* _Your task_: Among the entries below, find the lines holding "كازاخستان" and copy them.

##### Given information #####

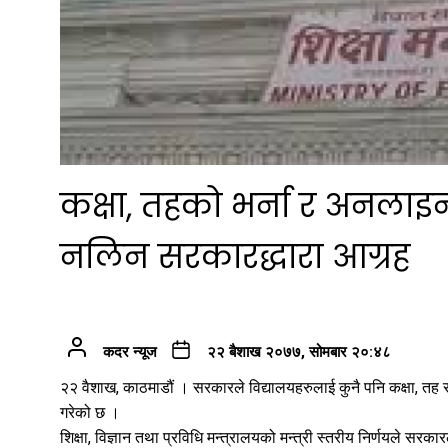
कक्षा, तहको भर्ना र अनलाइन
नलिन सरकारद्धारा आग्रह
कदर न्यूज
२२ बैशाख २०७७, सोमबार २०:४८
२२ वैशाख, काठमाडौं । सरकारले विद्यालयहरुलाई कुनै पनि कक्षा, तह
गरेको छ ।
शिक्षा, विज्ञान तथा प्रविधि मन्त्रालयको मन्त्री स्तरीय निर्णयले सरकारल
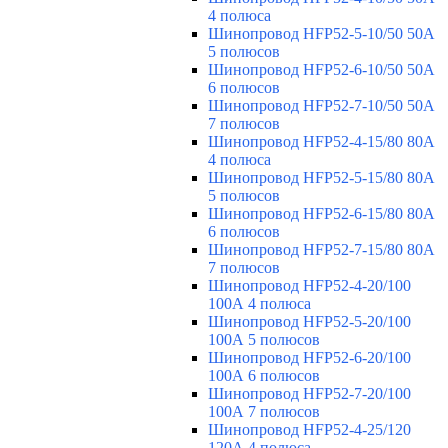
4 полюса
Шинопровод HFP52-5-10/50 50А
5 полюсов
Шинопровод HFP52-6-10/50 50А
6 полюсов
Шинопровод HFP52-7-10/50 50А
7 полюсов
Шинопровод HFP52-4-15/80 80A
4 полюса
Шинопровод HFP52-5-15/80 80А
5 полюсов
Шинопровод HFP52-6-15/80 80А
6 полюсов
Шинопровод HFP52-7-15/80 80А
7 полюсов
Шинопровод HFP52-4-20/100
100А 4 полюса
Шинопровод HFP52-5-20/100
100А 5 полюсов
Шинопровод HFP52-6-20/100
100А 6 полюсов
Шинопровод HFP52-7-20/100
100А 7 полюсов
Шинопровод HFP52-4-25/120
120А 4 полюса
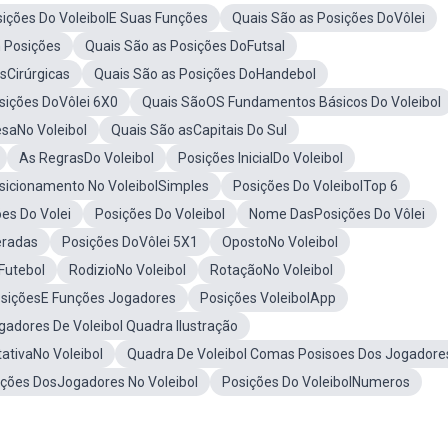
ições Do VoleibolE Suas Funções
Quais São as Posições DoVôlei
 Posições
Quais São as Posições DoFutsal
sCirúrgicas
Quais São as Posições DoHandebol
sições DoVôlei 6X0
Quais SãoOS Fundamentos Básicos Do Voleibol
saNo Voleibol
Quais São asCapitais Do Sul
As RegrasDo Voleibol
Posições InicialDo Voleibol
sicionamento No VoleibolSimples
Posições Do VoleibolTop 6
es Do Volei
Posições Do Voleibol
Nome DasPosições Do Vôlei
eradas
Posições DoVôlei 5X1
OpostoNo Voleibol
Futebol
RodizioNo Voleibol
RotaçãoNo Voleibol
osiçõesE Funções Jogadores
Posições VoleibolApp
adores De Voleibol Quadra Ilustração
ativaNo Voleibol
Quadra De Voleibol Comas Posisoes Dos Jogadore
ições DosJogadores No Voleibol
Posições Do VoleibolNumeros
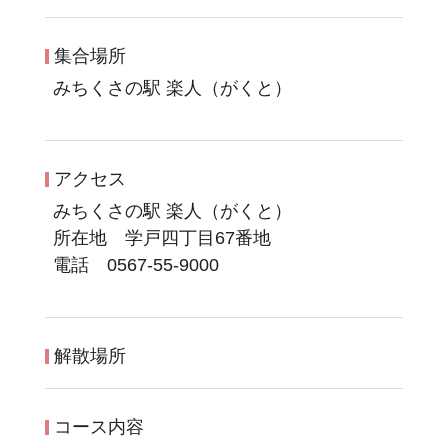
集合場所
みちくさの駅 楽人（がくと）
アクセス
みちくさの駅 楽人（がくと）
所在地 学戸四丁目67番地
電話 0567-55-9000
解散場所
コース内容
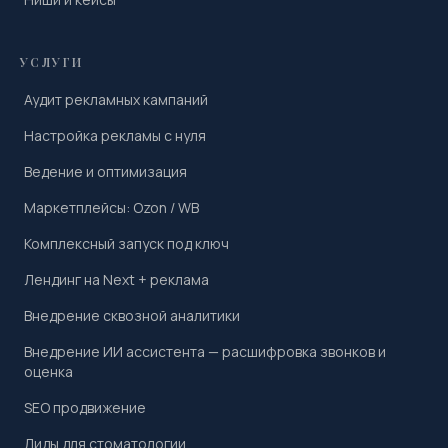
УСЛУГИ
Аудит рекламных кампаний
Настройка рекламы с нуля
Ведение и оптимизация
Маркетплейсы: Ozon / WB
Комплексный запуск под ключ
Лендинг на Next + реклама
Внедрение сквозной аналитики
Внедрение ИИ ассистента — расшифровка звонков и
оценка
SEO продвижение
Лиды для стоматологии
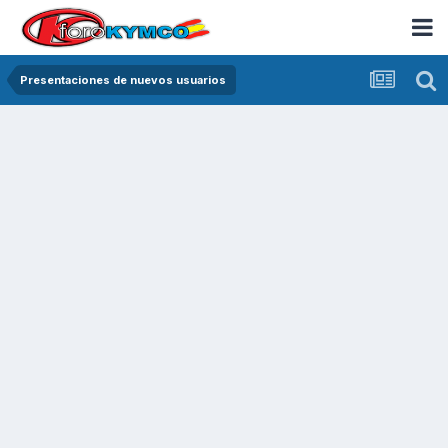
Presentaciones de nuevos usuarios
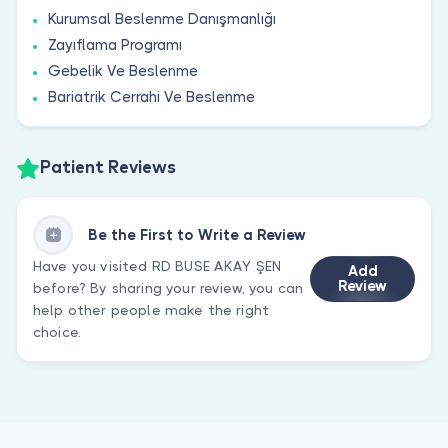
Kurumsal Beslenme Danışmanlığı
Zayıflama Programı
Gebelik Ve Beslenme
Bariatrik Cerrahi Ve Beslenme
Patient Reviews
Be the First to Write a Review
Have you visited RD BUSE AKAY ŞEN
Add
Review
before? By sharing your review, you can
help other people make the right
choice.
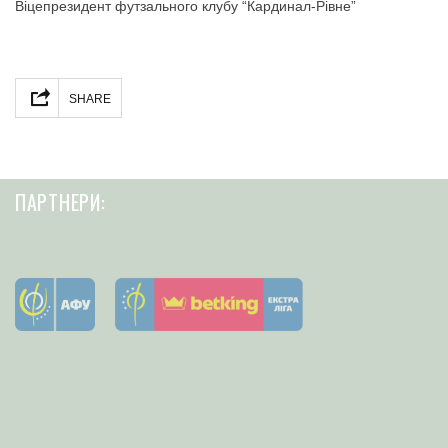
Віцепрезидент футзального клубу “Кардинал-Рівне”
Facebook
Twitter
Telegram
Share
SHARE
ПАРТНЕРИ:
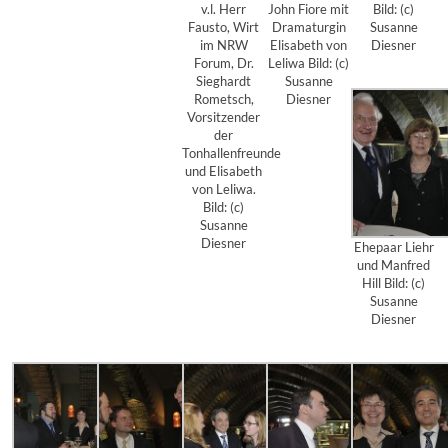
v.l. Herr
John Fiore mit
Bild: (c)
Fausto, Wirt
Dramaturgin
Susanne
im NRW
Elisabeth von
Diesner
Forum, Dr.
Leliwa Bild: (c)
Sieghardt
Susanne
Rometsch,
Diesner
Vorsitzender
der
Tonhallenfreunde
und Elisabeth
von Leliwa.
Bild: (c)
Susanne
Diesner
Ehepaar Liehr
und Manfred
Hill Bild: (c)
Susanne
Diesner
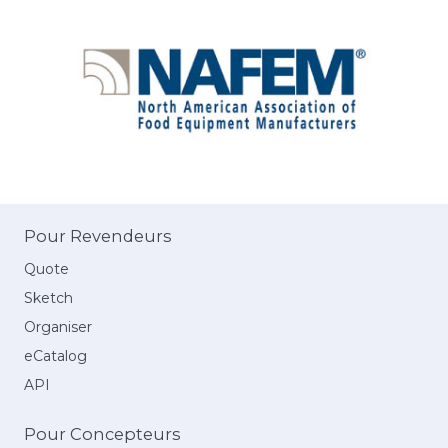
Pour Revendeurs
Quote
Sketch
Organiser
eCatalog
API
Pour Concepteurs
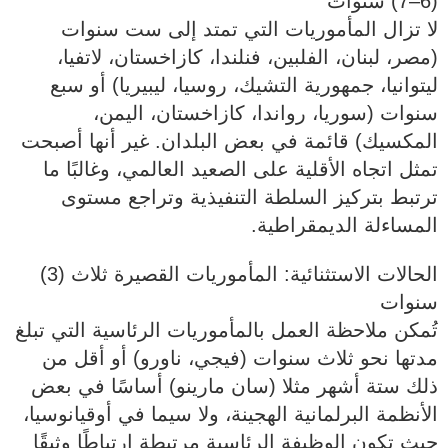
(6–7) سنوات
لا تزال المأموريات التي تمتد إلى ست سنوات
(مصر، لبنان، الفلبين، فنلندا، كازاخستان، لاتفيا،
ليتوانيا، جمهورية التشيك، روسيا، ليبيريا) أو سبع
سنوات (سوريا، رواندا، كازاخستان، اليمن،
المكسيك) قائمة في بعض البلدان. غير أنها أصبحت
تمثل اتجاه الأقلية على الصعيد العالمي، وغالبًا ما
ترتبط بتركيز السلطة التنفيذية وتراجع مستوى
المساءلة الديمقراطية.
الحالات الاستثنائية: المأموريات القصيرة ثلاث (3)
سنوات
تُمكن ملاحظة العمل بالمأموريات الرئاسية التي تبلغ
مدتها نحو ثلاث سنوات (فيجي، ناورو) أو أقل من
ذلك ستة أشهر مثلا (سان مارينو) أساسًا في بعض
الأنظمة البرلمانية الهجينة، ولا سيما في أوقيانوسيا،
حيث تكون الوظيفة الرئاسية مرتبطة ارتباطًا وثيقًا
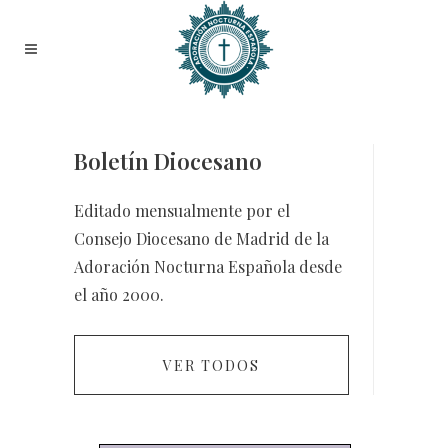
Boletín Diocesano
Editado mensualmente por el
Consejo Diocesano de Madrid de la
Adoración Nocturna Española desde
el año 2000.
VER TODOS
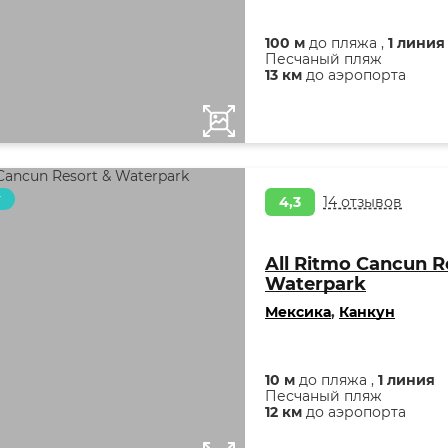
100 м
до пляжа ,
1 линия
Песчаный пляж
13 км
до аэропорта
т
4,3
14 отзывов
All Ritmo Cancun R
Waterpark
Мексика
,
Канкун
10 м
до пляжа ,
1 линия
Песчаный пляж
12 км
до аэропорта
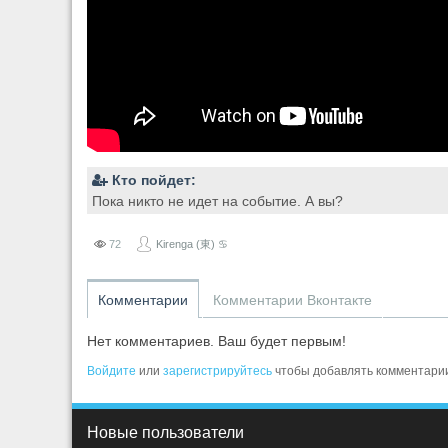
Кто пойдет:
Пока никто не идет на событие. А вы?
72
Kirenga (東) ♋
Комментарии
Комментарии Вконтакте
Нет комментариев. Ваш будет первым!
Войдите
или
зарегистрируйтесь
чтобы добавлять комментари
Новые пользователи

#####

* _Reply to the task_:
(مصر، لبنان، الفلبين، فنلندا، كازاخستان، لاتفيا،
سنوات (سوريا، رواندا، كازاخستان، اليمن،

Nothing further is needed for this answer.